> **PROMPT**: Go through the records below and copy out every line holding "KiCad".

> **SOURCE DATA**:
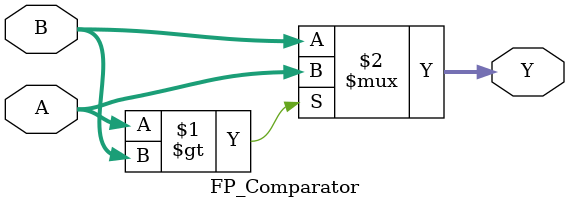
<source format=v>
`timescale 1ns / 1ps


module FP_Comparator#( //returns bigger values
    
    parameter DATA_WIDTH  = 16,
    parameter SIGNED = 1
    
    )(
    
    input  wire [DATA_WIDTH-1:0]    A,
    input  wire [DATA_WIDTH-1:0]    B,
    output wire [DATA_WIDTH-1:0]    Y
    
    );
    
    generate
        if(SIGNED==1) begin
            assign Y = ($signed(A) > $signed(B)) ? A : B;
        end
        else begin
            assign Y = (A > B) ? A : B;
        end
    endgenerate
    
endmodule

</source>
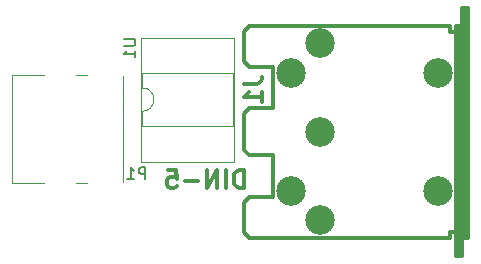
<source format=gbr>
%TF.GenerationSoftware,KiCad,Pcbnew,7.0.10*%
%TF.CreationDate,2024-10-22T16:46:23+13:00*%
%TF.ProjectId,MIDI_To_USB,4d494449-5f54-46f5-9f55-53422e6b6963,rev?*%
%TF.SameCoordinates,Original*%
%TF.FileFunction,Legend,Bot*%
%TF.FilePolarity,Positive*%
%FSLAX46Y46*%
G04 Gerber Fmt 4.6, Leading zero omitted, Abs format (unit mm)*
G04 Created by KiCad (PCBNEW 7.0.10) date 2024-10-22 16:46:23*
%MOMM*%
%LPD*%
G01*
G04 APERTURE LIST*
%ADD10C,0.150000*%
%ADD11C,0.304800*%
%ADD12C,0.120000*%
%ADD13C,2.499360*%
G04 APERTURE END LIST*
D10*
X145196819Y-82296095D02*
X146006342Y-82296095D01*
X146006342Y-82296095D02*
X146101580Y-82343714D01*
X146101580Y-82343714D02*
X146149200Y-82391333D01*
X146149200Y-82391333D02*
X146196819Y-82486571D01*
X146196819Y-82486571D02*
X146196819Y-82677047D01*
X146196819Y-82677047D02*
X146149200Y-82772285D01*
X146149200Y-82772285D02*
X146101580Y-82819904D01*
X146101580Y-82819904D02*
X146006342Y-82867523D01*
X146006342Y-82867523D02*
X145196819Y-82867523D01*
X146196819Y-83867523D02*
X146196819Y-83296095D01*
X146196819Y-83581809D02*
X145196819Y-83581809D01*
X145196819Y-83581809D02*
X145339676Y-83486571D01*
X145339676Y-83486571D02*
X145434914Y-83391333D01*
X145434914Y-83391333D02*
X145482533Y-83296095D01*
X147042094Y-94180819D02*
X147042094Y-93180819D01*
X147042094Y-93180819D02*
X146661142Y-93180819D01*
X146661142Y-93180819D02*
X146565904Y-93228438D01*
X146565904Y-93228438D02*
X146518285Y-93276057D01*
X146518285Y-93276057D02*
X146470666Y-93371295D01*
X146470666Y-93371295D02*
X146470666Y-93514152D01*
X146470666Y-93514152D02*
X146518285Y-93609390D01*
X146518285Y-93609390D02*
X146565904Y-93657009D01*
X146565904Y-93657009D02*
X146661142Y-93704628D01*
X146661142Y-93704628D02*
X147042094Y-93704628D01*
X145518285Y-94180819D02*
X146089713Y-94180819D01*
X145803999Y-94180819D02*
X145803999Y-93180819D01*
X145803999Y-93180819D02*
X145899237Y-93323676D01*
X145899237Y-93323676D02*
X145994475Y-93418914D01*
X145994475Y-93418914D02*
X146089713Y-93466533D01*
D11*
X155375181Y-86105999D02*
X156463752Y-86105999D01*
X156463752Y-86105999D02*
X156681467Y-86033428D01*
X156681467Y-86033428D02*
X156826610Y-85888285D01*
X156826610Y-85888285D02*
X156899181Y-85670571D01*
X156899181Y-85670571D02*
X156899181Y-85525428D01*
X156899181Y-87629999D02*
X156899181Y-86759142D01*
X156899181Y-87194571D02*
X155375181Y-87194571D01*
X155375181Y-87194571D02*
X155592895Y-87049428D01*
X155592895Y-87049428D02*
X155738038Y-86904285D01*
X155738038Y-86904285D02*
X155810610Y-86759142D01*
X155375427Y-94923181D02*
X155375427Y-93399181D01*
X155375427Y-93399181D02*
X155012570Y-93399181D01*
X155012570Y-93399181D02*
X154794856Y-93471752D01*
X154794856Y-93471752D02*
X154649713Y-93616895D01*
X154649713Y-93616895D02*
X154577142Y-93762038D01*
X154577142Y-93762038D02*
X154504570Y-94052324D01*
X154504570Y-94052324D02*
X154504570Y-94270038D01*
X154504570Y-94270038D02*
X154577142Y-94560324D01*
X154577142Y-94560324D02*
X154649713Y-94705467D01*
X154649713Y-94705467D02*
X154794856Y-94850610D01*
X154794856Y-94850610D02*
X155012570Y-94923181D01*
X155012570Y-94923181D02*
X155375427Y-94923181D01*
X153851427Y-94923181D02*
X153851427Y-93399181D01*
X153125713Y-94923181D02*
X153125713Y-93399181D01*
X153125713Y-93399181D02*
X152254856Y-94923181D01*
X152254856Y-94923181D02*
X152254856Y-93399181D01*
X151529142Y-94342610D02*
X150368000Y-94342610D01*
X148916571Y-93399181D02*
X149642285Y-93399181D01*
X149642285Y-93399181D02*
X149714857Y-94124895D01*
X149714857Y-94124895D02*
X149642285Y-94052324D01*
X149642285Y-94052324D02*
X149497143Y-93979752D01*
X149497143Y-93979752D02*
X149134285Y-93979752D01*
X149134285Y-93979752D02*
X148989143Y-94052324D01*
X148989143Y-94052324D02*
X148916571Y-94124895D01*
X148916571Y-94124895D02*
X148844000Y-94270038D01*
X148844000Y-94270038D02*
X148844000Y-94632895D01*
X148844000Y-94632895D02*
X148916571Y-94778038D01*
X148916571Y-94778038D02*
X148989143Y-94850610D01*
X148989143Y-94850610D02*
X149134285Y-94923181D01*
X149134285Y-94923181D02*
X149497143Y-94923181D01*
X149497143Y-94923181D02*
X149642285Y-94850610D01*
X149642285Y-94850610D02*
X149714857Y-94778038D01*
D12*
%TO.C,U1*%
X146742000Y-88435500D02*
G75*
G03*
X146742000Y-86435500I0J1000000D01*
G01*
X146742000Y-86435500D02*
X146742000Y-85185500D01*
X146742000Y-85185500D02*
X154482000Y-85185500D01*
X146682000Y-82185500D02*
X154542000Y-82185500D01*
X154482000Y-85185500D02*
X154482000Y-89685500D01*
X146682000Y-92685500D02*
X146682000Y-82185500D01*
X154482000Y-89685500D02*
X146742000Y-89685500D01*
X146742000Y-89685500D02*
X146742000Y-88435500D01*
X154542000Y-92685500D02*
X146682000Y-92685500D01*
X154542000Y-82185500D02*
X154542000Y-92685500D01*
%TO.C,P1*%
X138487000Y-85321000D02*
X135757000Y-85321000D01*
X145167000Y-94391000D02*
X145167000Y-85441000D01*
X135757000Y-94511000D02*
X135757000Y-85321000D01*
X142087000Y-94511000D02*
X141187000Y-94511000D01*
X138487000Y-94511000D02*
X135757000Y-94511000D01*
X142087000Y-85321000D02*
X141187000Y-85321000D01*
D11*
%TO.C,J1*%
X173344840Y-100670360D02*
X173845220Y-100670360D01*
X174345600Y-79669640D02*
X173845220Y-79669640D01*
X172847000Y-81671160D02*
X173344840Y-81671160D01*
X173344840Y-98668840D02*
X172847000Y-98668840D01*
X172847000Y-81170780D02*
X172847000Y-81671160D01*
X172847000Y-99169220D02*
X172847000Y-98668840D01*
X173344840Y-81170780D02*
X173344840Y-100670360D01*
X173845220Y-81170780D02*
X173344840Y-81170780D01*
X173845220Y-79669640D02*
X173845220Y-81170780D01*
X174345600Y-99169220D02*
X174345600Y-79669640D01*
X173845220Y-99169220D02*
X174345600Y-99169220D01*
X173845220Y-100670360D02*
X173845220Y-99169220D01*
X155846780Y-92168980D02*
X157845760Y-92168980D01*
X155346400Y-91671140D02*
X155846780Y-92168980D01*
X155346400Y-88668860D02*
X155346400Y-91671140D01*
X155846780Y-88171020D02*
X157845760Y-88171020D01*
X155346400Y-88668860D02*
X155846780Y-88171020D01*
X157845760Y-95669100D02*
X157845760Y-92168980D01*
X155846780Y-95669100D02*
X157845760Y-95669100D01*
X155346400Y-96169480D02*
X155846780Y-95669100D01*
X155346400Y-96669860D02*
X155346400Y-96169480D01*
X155346400Y-98668840D02*
X155346400Y-96669860D01*
X155846780Y-99169220D02*
X155346400Y-98668840D01*
X155846780Y-99169220D02*
X172847000Y-99169220D01*
X157845760Y-84670900D02*
X157845760Y-88171020D01*
X155846780Y-84670900D02*
X157845760Y-84670900D01*
X155346400Y-84170520D02*
X155846780Y-84670900D01*
X155346400Y-81671160D02*
X155346400Y-84170520D01*
X155846780Y-81170780D02*
X155346400Y-81671160D01*
X155846780Y-81170780D02*
X172847000Y-81170780D01*
X174096680Y-79669640D02*
X174096680Y-99169220D01*
X173845220Y-99169220D02*
X173845220Y-81170780D01*
X173596300Y-81170780D02*
X173596300Y-100670360D01*
%TD*%
D13*
%TO.C,J1*%
X171843700Y-85168740D03*
X171843700Y-95171260D03*
X159346900Y-85173820D03*
X161848800Y-97668080D03*
X161846260Y-90170000D03*
X159346900Y-95166180D03*
X161848800Y-82671920D03*
%TD*%
M02*

</source>
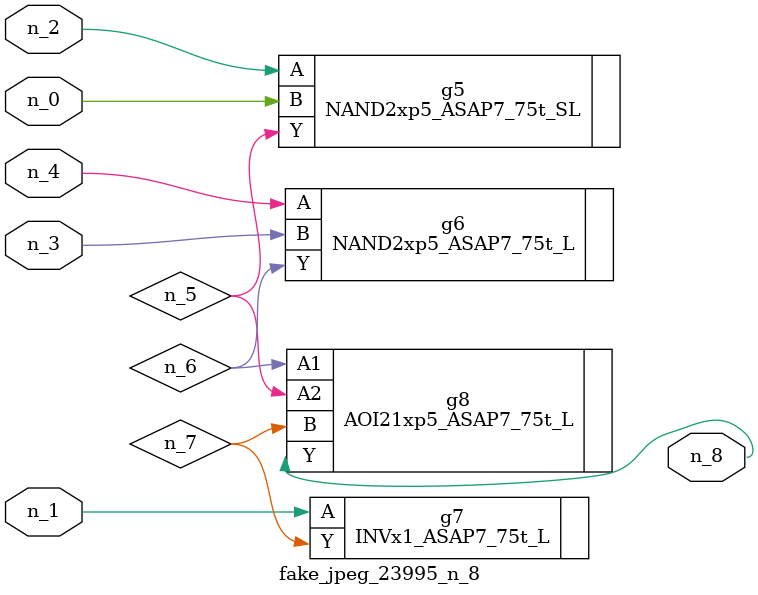
<source format=v>
module fake_jpeg_23995_n_8 (n_3, n_2, n_1, n_0, n_4, n_8);

input n_3;
input n_2;
input n_1;
input n_0;
input n_4;

output n_8;

wire n_6;
wire n_5;
wire n_7;

NAND2xp5_ASAP7_75t_SL g5 ( 
.A(n_2),
.B(n_0),
.Y(n_5)
);

NAND2xp5_ASAP7_75t_L g6 ( 
.A(n_4),
.B(n_3),
.Y(n_6)
);

INVx1_ASAP7_75t_L g7 ( 
.A(n_1),
.Y(n_7)
);

AOI21xp5_ASAP7_75t_L g8 ( 
.A1(n_6),
.A2(n_5),
.B(n_7),
.Y(n_8)
);


endmodule
</source>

> **SOLVED EXERCISE**:
%TF.GenerationSoftware,KiCad,Pcbnew,7.0.10*%
G04 Created by KiCad (PCBNEW 7.0.10) date 2024-10-22 16:46:23*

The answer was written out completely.